In 2024, Brazil requested the extradition of 61 of its citizens. Argentine federal police arrested five of them, and in December, a federal judge ordered their extradition.

But this week, one of them – Joel Borges Correa, 47, was informed that Argentina’s refugee commission (Conare) – which operates under the security ministry – ruled that he should be granted asylum.

Borges Correa had applied for asylum in 2024, one of 196 Brazilians who sought refugee status in Argentina that year, according to official data. In his testimony, he said he had gone to the government buildings carrying a Brazilian flag to protest against “Lula’s projects in favour of abortion and the legalisation of drugs” – policies that have not been enacted. He was arrested inside the Planalto presidential palace, the president’s official workplace, and later sentenced to 13 years and six months in prison.

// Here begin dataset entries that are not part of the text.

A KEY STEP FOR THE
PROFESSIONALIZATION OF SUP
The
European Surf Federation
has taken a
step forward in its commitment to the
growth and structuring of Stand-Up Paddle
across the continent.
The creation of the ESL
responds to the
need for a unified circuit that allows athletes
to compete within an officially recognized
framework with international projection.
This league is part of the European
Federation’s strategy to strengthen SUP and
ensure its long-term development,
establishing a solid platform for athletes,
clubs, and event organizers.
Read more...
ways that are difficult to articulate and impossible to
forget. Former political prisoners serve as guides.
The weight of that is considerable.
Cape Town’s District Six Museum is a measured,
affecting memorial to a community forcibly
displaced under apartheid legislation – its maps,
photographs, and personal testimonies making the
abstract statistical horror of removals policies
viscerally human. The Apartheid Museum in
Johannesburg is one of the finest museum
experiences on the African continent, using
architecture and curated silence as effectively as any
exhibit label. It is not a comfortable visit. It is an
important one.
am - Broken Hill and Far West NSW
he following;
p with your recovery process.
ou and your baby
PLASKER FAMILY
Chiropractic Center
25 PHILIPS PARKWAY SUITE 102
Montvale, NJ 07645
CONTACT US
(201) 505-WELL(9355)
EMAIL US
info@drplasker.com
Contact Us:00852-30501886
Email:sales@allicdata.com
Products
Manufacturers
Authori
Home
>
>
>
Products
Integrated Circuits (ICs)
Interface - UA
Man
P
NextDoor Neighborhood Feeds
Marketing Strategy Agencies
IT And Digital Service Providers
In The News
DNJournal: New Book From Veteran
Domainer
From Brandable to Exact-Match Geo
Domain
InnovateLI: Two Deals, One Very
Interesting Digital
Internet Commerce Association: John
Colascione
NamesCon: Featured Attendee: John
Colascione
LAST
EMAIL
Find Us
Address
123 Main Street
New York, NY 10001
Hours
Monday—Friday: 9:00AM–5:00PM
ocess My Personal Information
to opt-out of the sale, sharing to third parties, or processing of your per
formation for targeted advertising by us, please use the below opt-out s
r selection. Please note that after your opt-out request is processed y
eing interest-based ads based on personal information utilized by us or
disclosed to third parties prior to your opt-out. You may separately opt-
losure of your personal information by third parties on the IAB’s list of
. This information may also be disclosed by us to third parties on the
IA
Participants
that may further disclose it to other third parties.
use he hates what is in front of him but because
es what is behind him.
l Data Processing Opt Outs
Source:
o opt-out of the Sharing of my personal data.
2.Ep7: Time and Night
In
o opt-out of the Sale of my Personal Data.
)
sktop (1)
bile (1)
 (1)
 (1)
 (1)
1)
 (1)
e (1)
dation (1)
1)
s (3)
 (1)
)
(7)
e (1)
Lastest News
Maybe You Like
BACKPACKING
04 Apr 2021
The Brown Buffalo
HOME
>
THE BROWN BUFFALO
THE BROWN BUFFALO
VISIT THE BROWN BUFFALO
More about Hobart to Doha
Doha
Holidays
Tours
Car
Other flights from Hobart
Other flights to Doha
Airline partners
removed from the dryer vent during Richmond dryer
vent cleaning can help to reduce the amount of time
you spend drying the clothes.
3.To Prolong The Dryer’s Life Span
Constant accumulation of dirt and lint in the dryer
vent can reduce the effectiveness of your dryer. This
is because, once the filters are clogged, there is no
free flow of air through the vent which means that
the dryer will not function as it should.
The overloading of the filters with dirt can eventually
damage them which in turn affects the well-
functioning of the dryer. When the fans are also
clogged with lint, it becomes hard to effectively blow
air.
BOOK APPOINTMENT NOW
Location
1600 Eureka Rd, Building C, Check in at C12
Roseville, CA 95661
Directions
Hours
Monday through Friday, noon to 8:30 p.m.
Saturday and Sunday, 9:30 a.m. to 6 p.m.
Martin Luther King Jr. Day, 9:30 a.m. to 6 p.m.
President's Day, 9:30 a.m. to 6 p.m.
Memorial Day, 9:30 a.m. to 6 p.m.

In April 2024, attempting to avoid arrest, Borges Correa cut off his ankle monitor and drove to the Argentine border with three other convicted fugitives. Conare concluded that Borges Correa faced discrimination and persecution because of his political opinions, which it said could be “inferred from his participation in the mobilisation on 8 January”, and that the “Brazilian state is the main persecuting agent”.

“There is a very evident human rights issue, a matter of political persecution,” said Pedro Gradin, Borges Correa’s lawyer. “With asylum granted, he will regularise his immigration status. Now they must release him and remove his ankle monitor so that he can live his life like any other citizen.”